▶ What needs to be done
Omit any picture, and return the remaining data exactly as written.

▶ Records shown

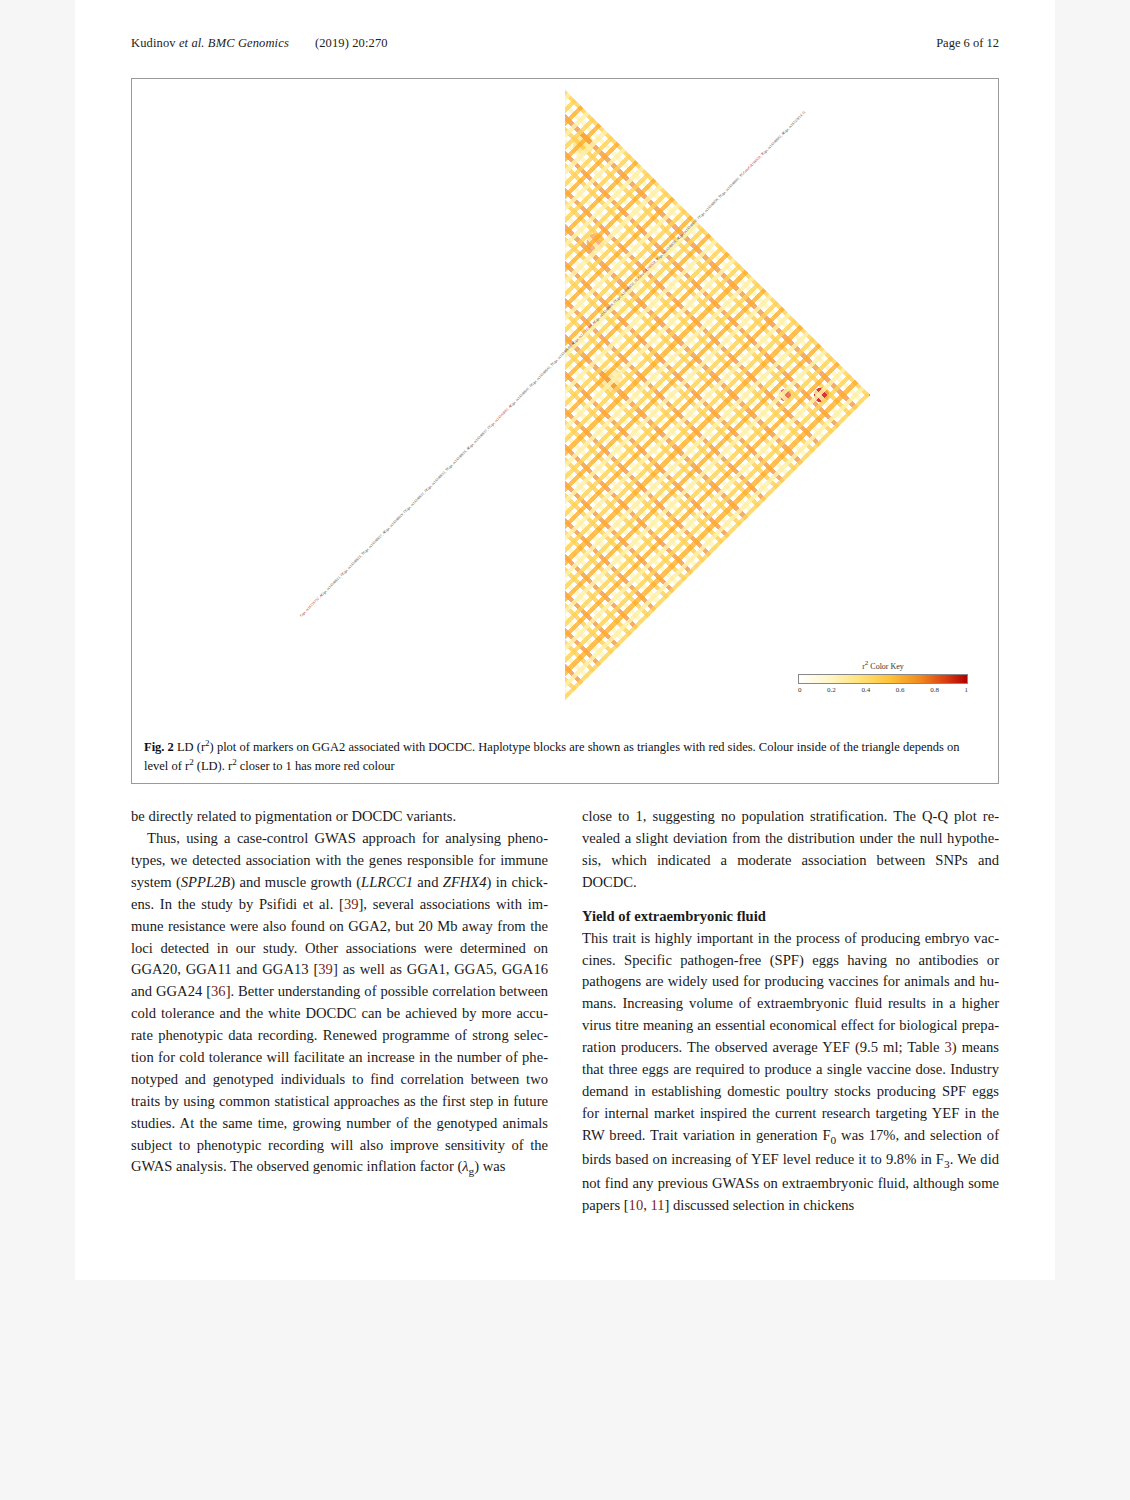Kudinov et al. BMC Genomics(2019) 20:270
Page 6 of 12
Gga_rs16127814_G Gga_rs14248663_A GGaluGA166539_T Gga_rs14248661_T Gga_rs14248659_T Gga_rs14248657_C Gga_rs14248655_A GGaluGA166538_T Gga_rs14248651_G Gga_rs14248649_C Gga_rs13110366_A Gga_rs14248645_A Gga_rs14248643_T Gga_rs14248641_G Gga_rs14243863_A Gga_rs14248637_C Gga_rs14248635_A Gga_rs14248633_T Gga_rs14248631_G Gga_rs14248629_C Gga_rs14248627_A Gga_rs14248625_T Gga_rs14248623_G Gga_rs16116752_A
r2 Color Key
00.20.40.60.81
Fig. 2 LD (r2) plot of markers on GGA2 associated with DOCDC. Haplotype blocks are shown as triangles with red sides. Colour inside of the triangle depends on level of r2 (LD). r2 closer to 1 has more red colour
be directly related to pigmentation or DOCDC variants.
Thus, using a case-control GWAS approach for analysing phenotypes, we detected association with the genes responsible for immune system (SPPL2B) and muscle growth (LLRCC1 and ZFHX4) in chickens. In the study by Psifidi et al. [39], several associations with immune resistance were also found on GGA2, but 20 Mb away from the loci detected in our study. Other associations were determined on GGA20, GGA11 and GGA13 [39] as well as GGA1, GGA5, GGA16 and GGA24 [36]. Better understanding of possible correlation between cold tolerance and the white DOCDC can be achieved by more accurate phenotypic data recording. Renewed programme of strong selection for cold tolerance will facilitate an increase in the number of phenotyped and genotyped individuals to find correlation between two traits by using common statistical approaches as the first step in future studies. At the same time, growing number of the genotyped animals subject to phenotypic recording will also improve sensitivity of the GWAS analysis. The observed genomic inflation factor (λg) was
close to 1, suggesting no population stratification. The Q-Q plot revealed a slight deviation from the distribution under the null hypothesis, which indicated a moderate association between SNPs and DOCDC.
Yield of extraembryonic fluid
This trait is highly important in the process of producing embryo vaccines. Specific pathogen-free (SPF) eggs having no antibodies or pathogens are widely used for producing vaccines for animals and humans. Increasing volume of extraembryonic fluid results in a higher virus titre meaning an essential economical effect for biological preparation producers. The observed average YEF (9.5 ml; Table 3) means that three eggs are required to produce a single vaccine dose. Industry demand in establishing domestic poultry stocks producing SPF eggs for internal market inspired the current research targeting YEF in the RW breed. Trait variation in generation F0 was 17%, and selection of birds based on increasing of YEF level reduce it to 9.8% in F3. We did not find any previous GWASs on extraembryonic fluid, although some papers [10, 11] discussed selection in chickens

▶ Answer to the exercise
Kudinov et al. BMC Genomics(2019) 20:270
Page 6 of 12
Gga_rs16127814_G Gga_rs14248663_A GGaluGA166539_T Gga_rs14248661_T Gga_rs14248659_T Gga_rs14248657_C Gga_rs14248655_A GGaluGA166538_T Gga_rs14248651_G Gga_rs14248649_C Gga_rs13110366_A Gga_rs14248645_A Gga_rs14248643_T Gga_rs14248641_G Gga_rs14243863_A Gga_rs14248637_C Gga_rs14248635_A Gga_rs14248633_T Gga_rs14248631_G Gga_rs14248629_C Gga_rs14248627_A Gga_rs14248625_T Gga_rs14248623_G Gga_rs16116752_A
r2 Color Key
00.20.40.60.81
Fig. 2 LD (r2) plot of markers on GGA2 associated with DOCDC. Haplotype blocks are shown as triangles with red sides. Colour inside of the triangle depends on level of r2 (LD). r2 closer to 1 has more red colour
be directly related to pigmentation or DOCDC variants.
Thus, using a case-control GWAS approach for analysing phenotypes, we detected association with the genes responsible for immune system (SPPL2B) and muscle growth (LLRCC1 and ZFHX4) in chickens. In the study by Psifidi et al. [39], several associations with immune resistance were also found on GGA2, but 20 Mb away from the loci detected in our study. Other associations were determined on GGA20, GGA11 and GGA13 [39] as well as GGA1, GGA5, GGA16 and GGA24 [36]. Better understanding of possible correlation between cold tolerance and the white DOCDC can be achieved by more accurate phenotypic data recording. Renewed programme of strong selection for cold tolerance will facilitate an increase in the number of phenotyped and genotyped individuals to find correlation between two traits by using common statistical approaches as the first step in future studies. At the same time, growing number of the genotyped animals subject to phenotypic recording will also improve sensitivity of the GWAS analysis. The observed genomic inflation factor (λg) was
close to 1, suggesting no population stratification. The Q-Q plot revealed a slight deviation from the distribution under the null hypothesis, which indicated a moderate association between SNPs and DOCDC.
Yield of extraembryonic fluid
This trait is highly important in the process of producing embryo vaccines. Specific pathogen-free (SPF) eggs having no antibodies or pathogens are widely used for producing vaccines for animals and humans. Increasing volume of extraembryonic fluid results in a higher virus titre meaning an essential economical effect for biological preparation producers. The observed average YEF (9.5 ml; Table 3) means that three eggs are required to produce a single vaccine dose. Industry demand in establishing domestic poultry stocks producing SPF eggs for internal market inspired the current research targeting YEF in the RW breed. Trait variation in generation F0 was 17%, and selection of birds based on increasing of YEF level reduce it to 9.8% in F3. We did not find any previous GWASs on extraembryonic fluid, although some papers [10, 11] discussed selection in chickens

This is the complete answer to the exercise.